2014-04-02

All attempts to vaccinate against “HIV” have failed, despite Gallo’s three-decade-old promise of a vaccine within a couple of years.

All attempts to prevent “HIV infection” by means of microbicides have failed despite a couple of decades of attempts.

Unbiased observers might well infer that there is something wrong with HIV/AIDS theory.

Biased observers and interested parties, on the other hand, might experience cognitive dissonance and continue to put more of their efforts into “managing HIV infection”. Indeed, prominent spokespeople like AIDS-Tsar Anthony Fauci have been crowing for quite some time about the wonders of contemporary antiretroviral treatment which has allegedly turned the dreaded disease into a manageable, chronic ailment.

On the other hand, most “HIV-positive” individuals tell quite a different story, as do the official Treatment Guidelines, provided one reads between the lines of those Guidelines and notes that they are revised several times a year, that once-recommended treatment protocols get de-recommended and even recommended-against as time goes by, and that the Guidelines are replete with descriptions of hideous “side” effects of all the drugs and their combinations and their interactions with other medications — see “Antiretroviral drugs lead to normal life?”

Another instance of needing to read between the lines about antiretroviral drugs comes in the recent hyping of HIV/AIDS “cure research”:

Congressman Henry Waxman meets on Cure for HIV

Those taking “HIV treatment medications . . . are saddled with side effects and can die at a higher rate than non-HIV people. . . . David O’Dell . . . reported on his 27-year battle with HIV/AIDS [including] . . . . his many ongoing side effects of medications and complications from the HIV, including a stroke and extreme neuropathy, due to general inflammation caused by HIV and the treatment medications themselves have resulted in disability requiring governmental financial assistance. This was gripping testimony about a stark life with what is popularly called a ‘chronic controllable disease’ or the ‘new HIV normal.’”

Antiretroviral treatment does not make for a normal life and normal life-span, no matter the ballyhoo in advertisements by drug companies and in public statements by the likes of Fauci.

Furthermore, the “complications from the HIV” and “general inflammation caused by HIV” are ascribed to HIV only since the advent of antiretroviral drugs; there is no genuine evidence that HIV causes general inflammation, it is a speculation invented only because researchers have been unable to find a mechanism by which HIV can do what it is alleged to do.

A similar acknowledgement of the horrors of antiretroviral treatment is hidden in plain view in the Press Release from the International AIDS Society about “New cure HIV research”:

“HIV-infected individuals who harbour drug-susceptible virus, who have access to antiretroviral drugs, who can tolerate the drug side effects, toxicities, and other complications, and who are able to adhere to therapy can maintain control of HIV infection indefinitely. . . .
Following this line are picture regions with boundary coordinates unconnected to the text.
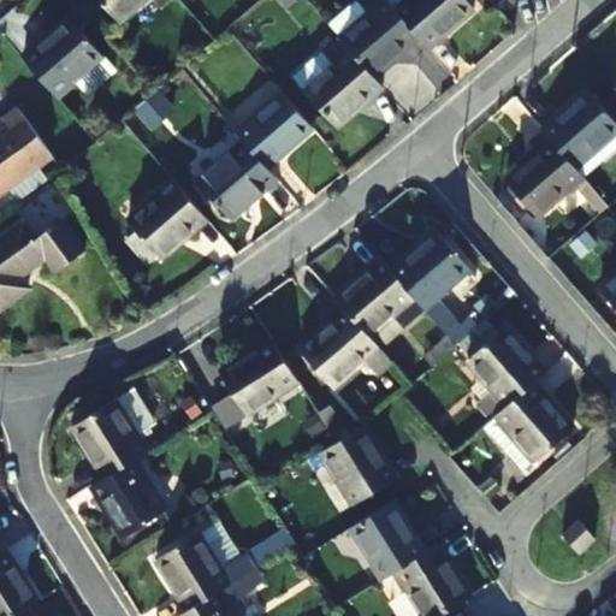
[(101,0),(120,21),(143,0),(101,0)]
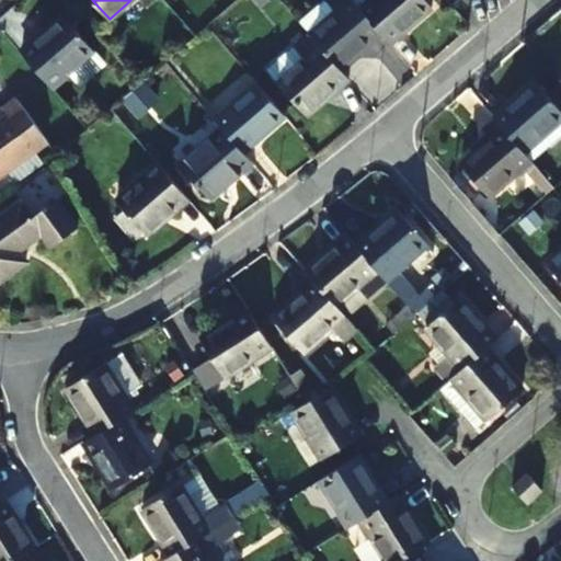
[(353,0),(347,0),(309,33),(340,68),(382,33),(353,0)]
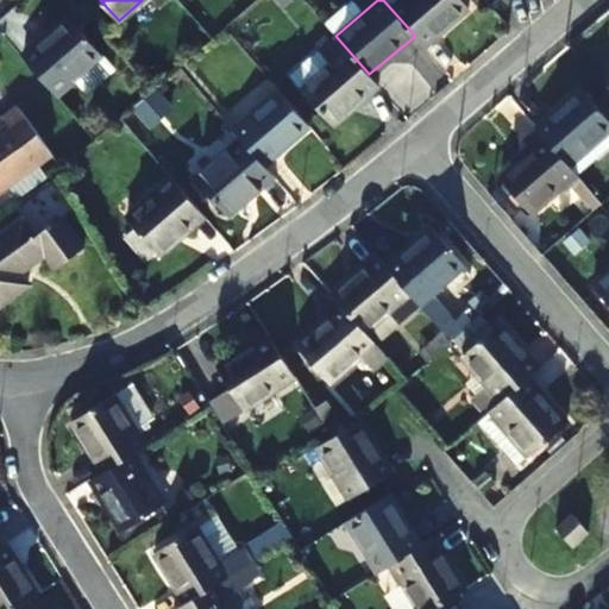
[(383,0),(415,36),(425,46),(468,8),(460,0),(383,0)]
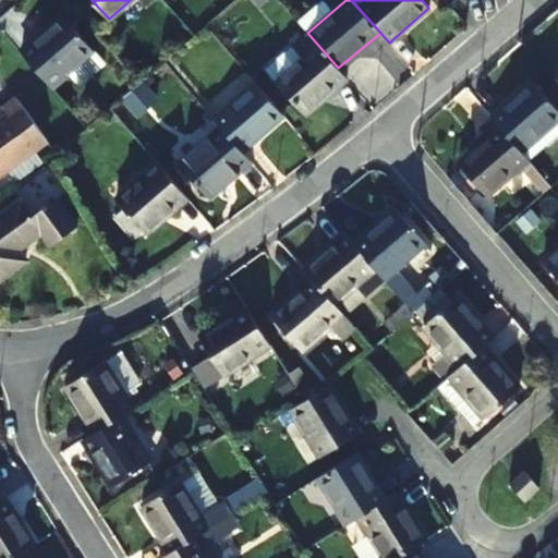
[(94,50),(63,15),(20,52),(50,87),(94,50)]
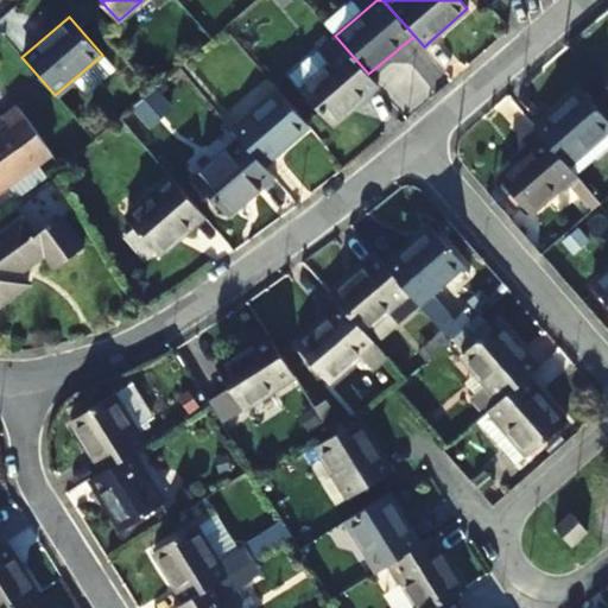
[(368,74),(335,36),(334,35),(318,48),(317,46),(289,71),(333,126),(379,86),(368,74)]
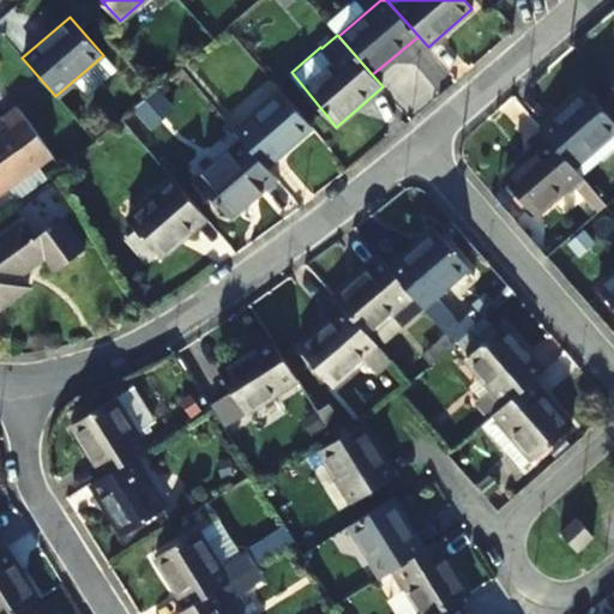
[(244,140),(266,167),(313,127),(280,90),(233,128),(244,140)]
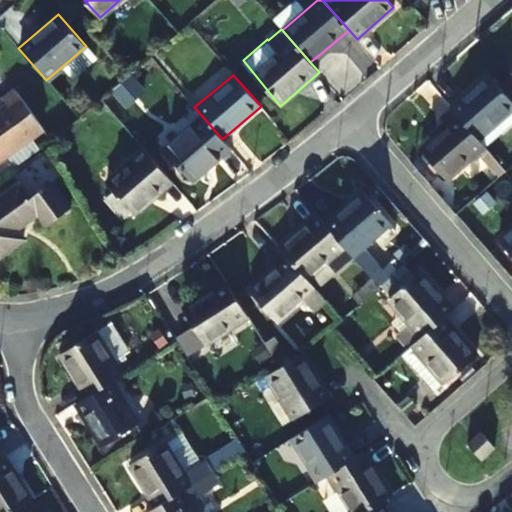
[(450,107),(451,108),(477,139),(511,109),(511,102),(488,75),(450,107)]
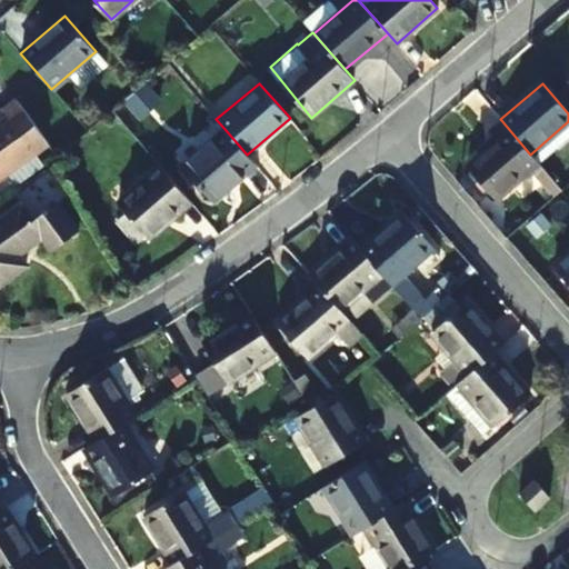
[(47,142),(19,99),(3,110),(8,118),(0,122),(0,176),(5,173),(15,188),(42,168),(31,153),(47,142)]
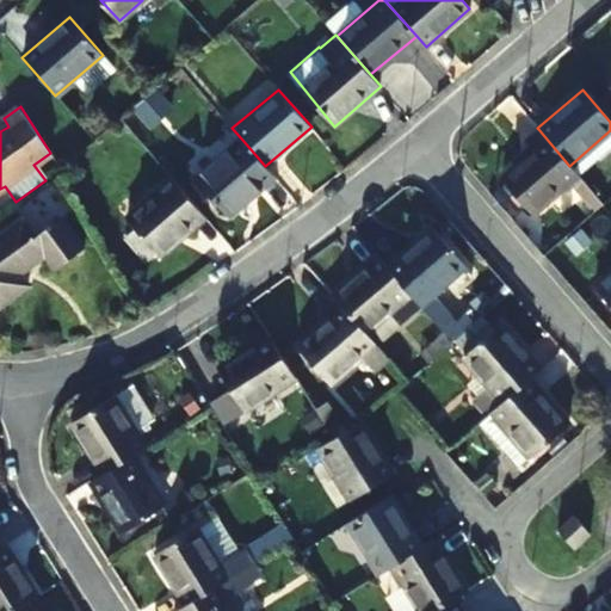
[(569,166),(538,129),(525,141),(535,152),(501,179),(534,217),(580,178),(569,166)]
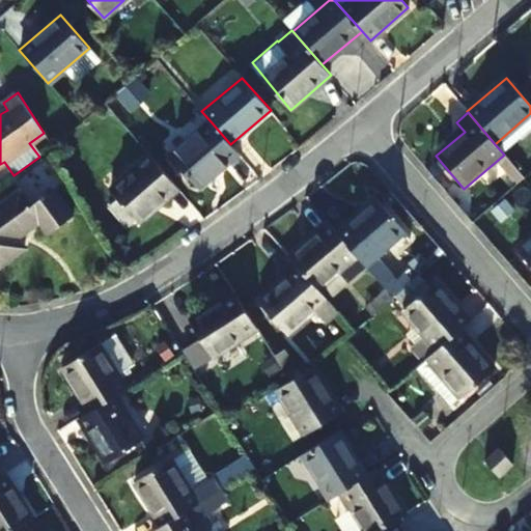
[(239,155),(230,144),(211,121),(171,155),(198,189),(239,155)]
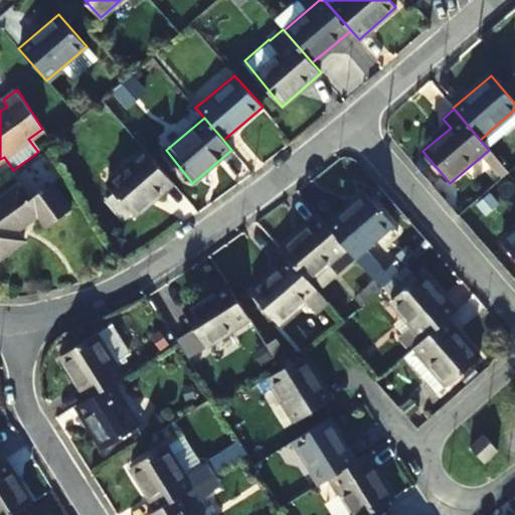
[(173,182),(146,151),(107,184),(134,216),(173,182)]
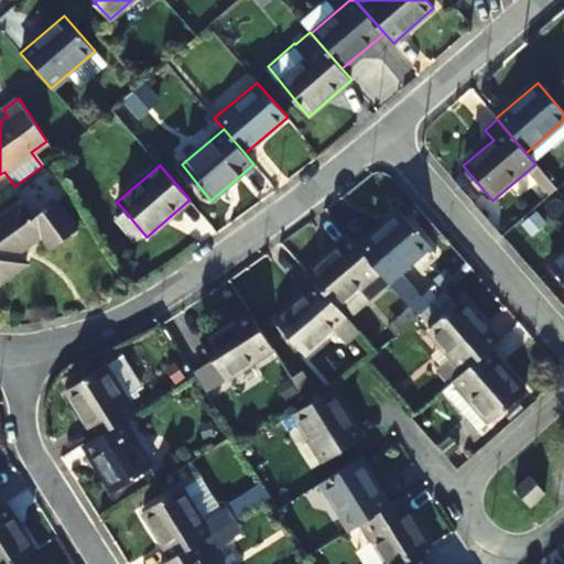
[(75,227),(56,201),(32,217),(20,202),(0,216),(0,281),(26,262),(19,251),(42,235),(50,246),(75,227)]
[One may wonder how many “HIV-positive” individuals satisfy all those caveats]

[T]hese therapies have limitations. They do not eradicate HIV, requiring people to remain on expensive and potentially toxic drugs for life. They do not fully restore health as patients still experience co-morbidities such as increased cardiovascular disease, bone disorders or cognitive impairment” [emphases added].
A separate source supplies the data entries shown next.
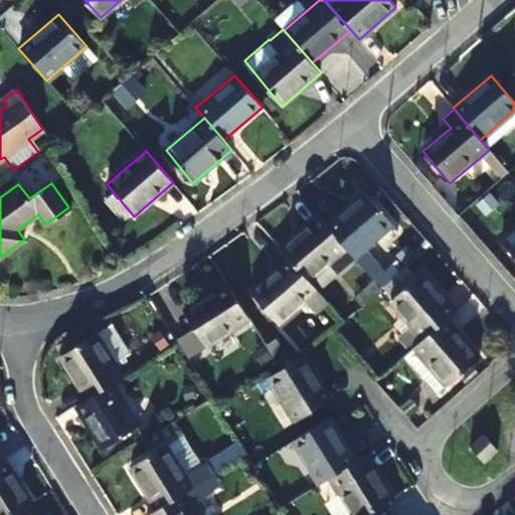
[(364,192),(326,225),(354,259),(392,224),(364,192)]
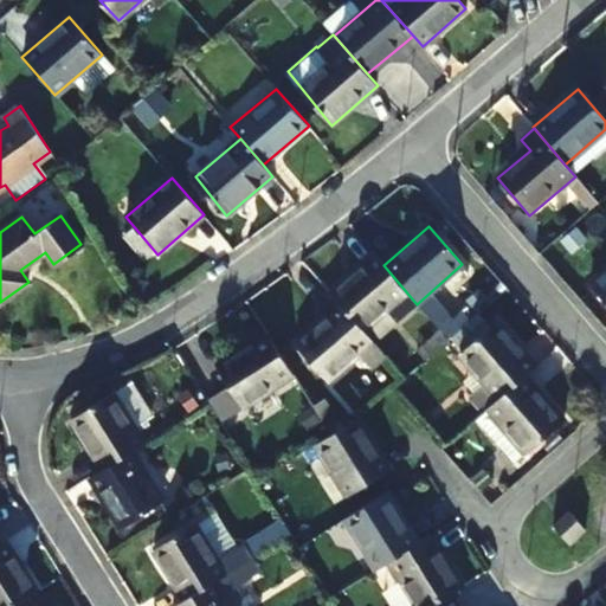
[(374,255),(329,294),(372,342),(417,304),(384,265),(374,255)]
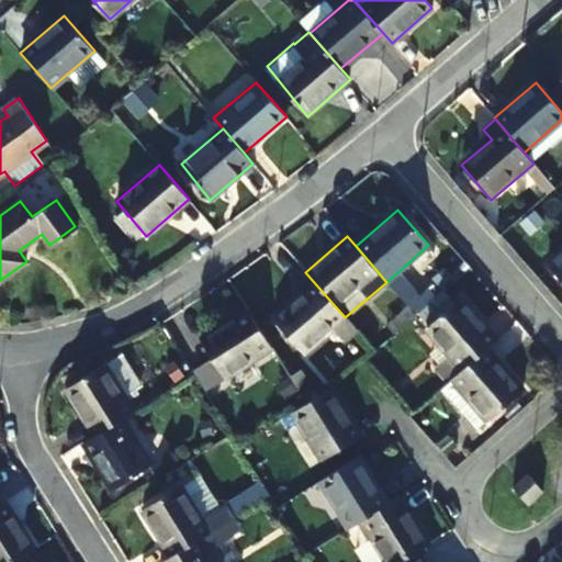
[(561,250),(547,265),(561,281),(561,250)]
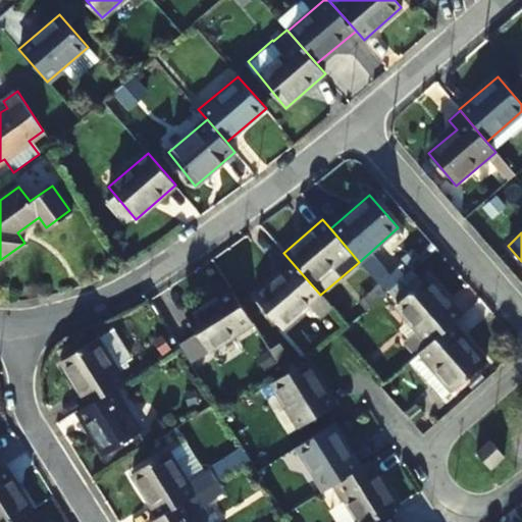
[(329,306),(320,295),(283,253),(272,263),(280,272),(252,296),(281,327),(308,306),(317,315),(329,306)]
So cure research is certainly called for, with the sky the limit in terms of the resources that should be devoted to it:

“NIH recently awarded the Martin Delaney Collaboratories, large grants for research toward a cure, as well as a series of targeted funding initiatives to support this area of research. These programs are in addition to the substantial portfolio of ongoing basic and clinical HIV research of research related to the elimination of viral reservoirs and other research toward a cure.
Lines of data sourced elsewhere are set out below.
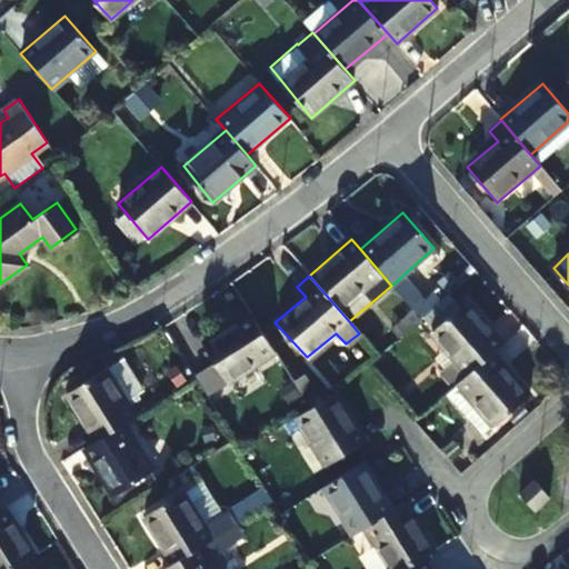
[(468,375),(492,353),(503,345),(465,302),(431,332),(468,375)]
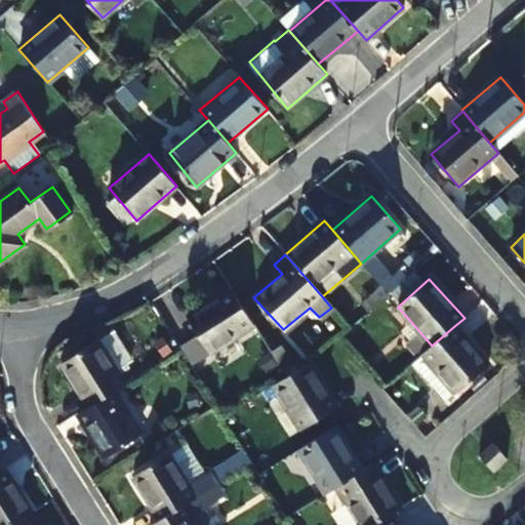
[(167,330),(190,366),(253,326),(231,290),(167,330)]
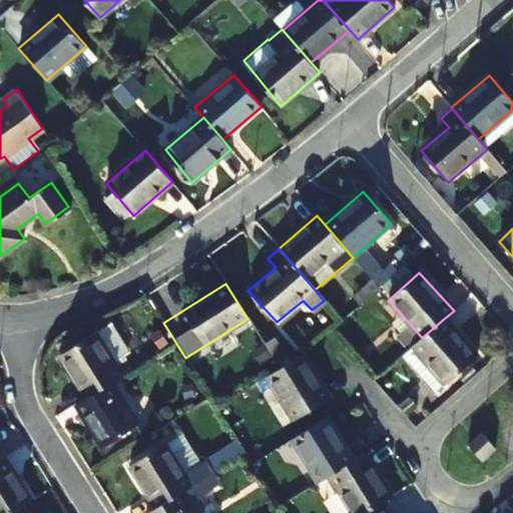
[(477,357),(444,319),(422,338),(413,346),(445,384),(477,357)]
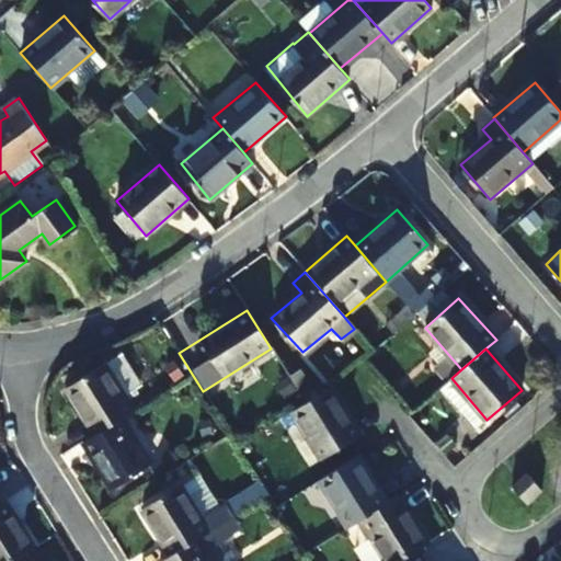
[(94,435),(122,418),(134,410),(105,364),(66,389),(94,435)]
Other traditional government-based funders of biomedical research like the French National Agency for Research on AIDS and viral hepatitis (ANRS), the Canadian Institutes of Health Research (CIHR) and the Medical Research Council (MRC) in the United Kingdom are also increasing their commitment to cure research, and a number of non-government groups are raising and spending considerable amounts of money on cure research. Many of the pharmaceutical companies that invested heavily in antiretroviral drugs are now also allocating some of their resources to address this question.

The investment now going to cure research is substantial but almost certainly not
sufficient”[emphasis added; researchers are not known to consider resources and investments sufficient, no matter how large they happen to be].

And once again, reading between lines may raise some eyebrows:

“ The profound regulatory issues that surround the testing of novel drugs (many with high potential for toxicities) in a population that is generally doing well will need to be addressed, and a regulatory pathway for advancing candidate therapies through the clinical trial process identified;

 Strong community support is needed to advocate against complacency and to ensure that patients and their communities are fully engaged and informed about the risks and benefits of curative studies” [emphases added].

The second point acknowledges that “cure” research is risky, something that might not seem obvious to the uninitiated. The first point says that some way must be found to sidestep the normal regulations that safeguard human subjects from being enticed into dangerous trials that may not offer them any benefit. My guess would be that ways will be found to carry out such trials in Africa.